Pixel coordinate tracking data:
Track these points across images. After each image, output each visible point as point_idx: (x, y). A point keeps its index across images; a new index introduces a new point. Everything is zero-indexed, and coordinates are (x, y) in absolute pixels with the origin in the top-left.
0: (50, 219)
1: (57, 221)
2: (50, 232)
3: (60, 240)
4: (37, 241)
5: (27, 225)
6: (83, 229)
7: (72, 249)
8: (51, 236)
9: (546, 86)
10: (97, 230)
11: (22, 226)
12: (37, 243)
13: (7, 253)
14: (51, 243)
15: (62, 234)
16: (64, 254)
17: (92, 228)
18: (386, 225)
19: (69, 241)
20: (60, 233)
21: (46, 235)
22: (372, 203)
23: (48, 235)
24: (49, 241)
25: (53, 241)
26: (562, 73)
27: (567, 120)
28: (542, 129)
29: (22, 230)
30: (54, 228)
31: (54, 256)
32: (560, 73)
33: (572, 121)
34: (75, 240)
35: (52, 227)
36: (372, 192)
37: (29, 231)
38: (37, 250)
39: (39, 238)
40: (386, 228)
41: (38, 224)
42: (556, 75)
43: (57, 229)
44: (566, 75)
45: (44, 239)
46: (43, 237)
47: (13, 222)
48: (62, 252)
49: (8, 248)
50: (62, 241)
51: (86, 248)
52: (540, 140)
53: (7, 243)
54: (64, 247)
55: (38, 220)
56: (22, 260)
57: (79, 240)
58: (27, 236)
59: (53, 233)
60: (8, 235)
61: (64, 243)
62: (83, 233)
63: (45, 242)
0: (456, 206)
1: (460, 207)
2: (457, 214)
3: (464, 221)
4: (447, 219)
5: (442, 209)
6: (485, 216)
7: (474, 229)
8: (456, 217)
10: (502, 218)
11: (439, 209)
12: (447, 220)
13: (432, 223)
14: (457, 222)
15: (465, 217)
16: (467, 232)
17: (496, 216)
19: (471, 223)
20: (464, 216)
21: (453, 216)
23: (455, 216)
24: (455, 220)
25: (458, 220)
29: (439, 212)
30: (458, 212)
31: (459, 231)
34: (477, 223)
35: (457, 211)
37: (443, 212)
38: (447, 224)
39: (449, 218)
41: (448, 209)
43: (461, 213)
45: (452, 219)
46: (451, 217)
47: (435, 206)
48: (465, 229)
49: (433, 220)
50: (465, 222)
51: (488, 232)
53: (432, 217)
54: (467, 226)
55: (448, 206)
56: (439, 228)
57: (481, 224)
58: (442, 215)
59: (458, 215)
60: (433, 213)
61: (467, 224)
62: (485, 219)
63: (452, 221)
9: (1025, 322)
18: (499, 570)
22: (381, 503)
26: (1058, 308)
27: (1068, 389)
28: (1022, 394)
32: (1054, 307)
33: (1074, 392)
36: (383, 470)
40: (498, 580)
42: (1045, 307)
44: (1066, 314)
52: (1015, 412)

--

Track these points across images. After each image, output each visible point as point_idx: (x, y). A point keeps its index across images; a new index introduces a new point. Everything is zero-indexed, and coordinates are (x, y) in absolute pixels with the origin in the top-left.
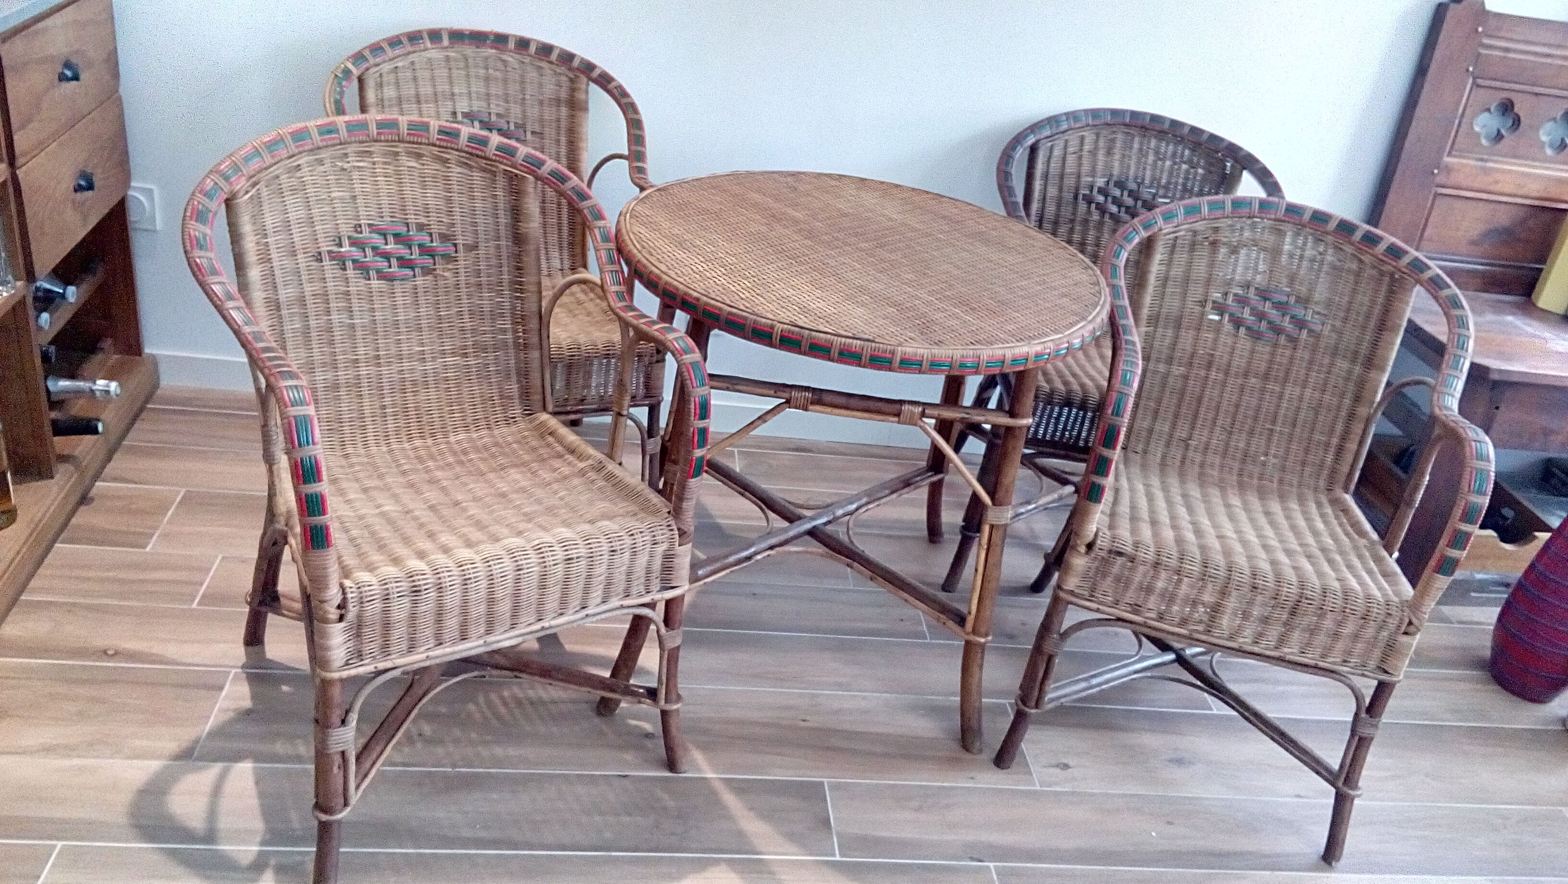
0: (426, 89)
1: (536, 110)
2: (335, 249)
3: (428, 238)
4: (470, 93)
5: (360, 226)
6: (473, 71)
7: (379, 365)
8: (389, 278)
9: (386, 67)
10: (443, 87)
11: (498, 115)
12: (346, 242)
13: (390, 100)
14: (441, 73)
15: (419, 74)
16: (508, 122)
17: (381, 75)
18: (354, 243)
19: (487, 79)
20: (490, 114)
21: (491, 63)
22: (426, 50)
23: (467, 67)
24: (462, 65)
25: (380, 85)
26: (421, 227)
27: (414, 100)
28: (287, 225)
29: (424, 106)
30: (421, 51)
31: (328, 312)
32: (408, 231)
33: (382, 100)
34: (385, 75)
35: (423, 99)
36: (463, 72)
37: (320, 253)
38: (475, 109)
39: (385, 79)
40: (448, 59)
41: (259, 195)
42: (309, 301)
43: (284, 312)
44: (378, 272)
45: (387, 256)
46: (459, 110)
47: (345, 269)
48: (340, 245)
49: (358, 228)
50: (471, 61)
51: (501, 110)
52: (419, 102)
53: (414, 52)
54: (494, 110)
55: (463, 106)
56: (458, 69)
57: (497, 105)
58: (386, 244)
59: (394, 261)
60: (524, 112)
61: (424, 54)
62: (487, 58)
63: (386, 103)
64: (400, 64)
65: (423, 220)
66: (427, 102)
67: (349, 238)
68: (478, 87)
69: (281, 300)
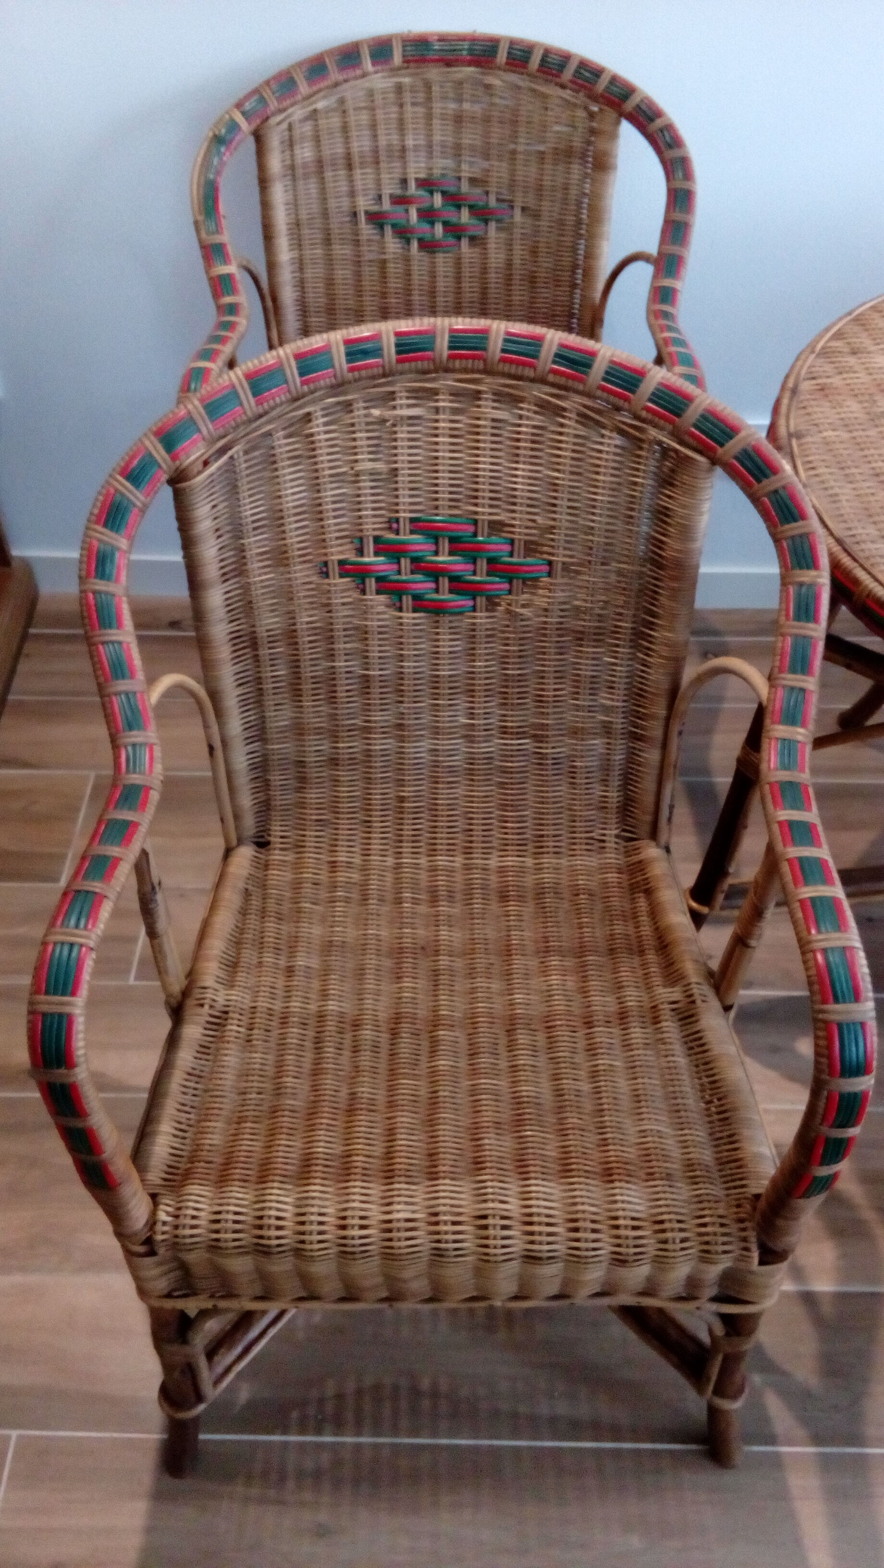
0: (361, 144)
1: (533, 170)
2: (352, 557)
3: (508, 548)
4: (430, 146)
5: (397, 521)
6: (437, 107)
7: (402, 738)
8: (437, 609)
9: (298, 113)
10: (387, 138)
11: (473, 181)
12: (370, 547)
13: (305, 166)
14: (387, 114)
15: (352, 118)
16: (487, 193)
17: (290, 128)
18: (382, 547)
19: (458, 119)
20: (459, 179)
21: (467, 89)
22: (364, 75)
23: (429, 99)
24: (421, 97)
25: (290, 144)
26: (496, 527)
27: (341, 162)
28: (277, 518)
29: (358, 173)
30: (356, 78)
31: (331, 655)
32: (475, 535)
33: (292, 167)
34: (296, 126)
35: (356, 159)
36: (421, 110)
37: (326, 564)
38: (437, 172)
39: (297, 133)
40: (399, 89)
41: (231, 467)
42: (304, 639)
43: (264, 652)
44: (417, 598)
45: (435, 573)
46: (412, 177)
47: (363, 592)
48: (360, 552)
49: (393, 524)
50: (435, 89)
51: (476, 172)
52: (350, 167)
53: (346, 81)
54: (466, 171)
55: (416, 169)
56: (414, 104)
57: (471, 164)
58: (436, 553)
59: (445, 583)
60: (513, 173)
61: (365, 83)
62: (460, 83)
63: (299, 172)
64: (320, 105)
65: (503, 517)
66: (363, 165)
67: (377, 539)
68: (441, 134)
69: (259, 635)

▶ [PROBLEM REQUIREMENTS]:
Retype only this portion of the data above: the line containing "20: (60, 233)", the line containing "41: (38, 224)", and all lines between them, exactly.

▶ [TASK ANSWER]:
20: (60, 233)
21: (46, 235)
22: (372, 203)
23: (48, 235)
24: (49, 241)
25: (53, 241)
26: (562, 73)
27: (567, 120)
28: (542, 129)
29: (22, 230)
30: (54, 228)
31: (54, 256)
32: (560, 73)
33: (572, 121)
34: (75, 240)
35: (52, 227)
36: (372, 192)
37: (29, 231)
38: (37, 250)
39: (39, 238)
40: (386, 228)
41: (38, 224)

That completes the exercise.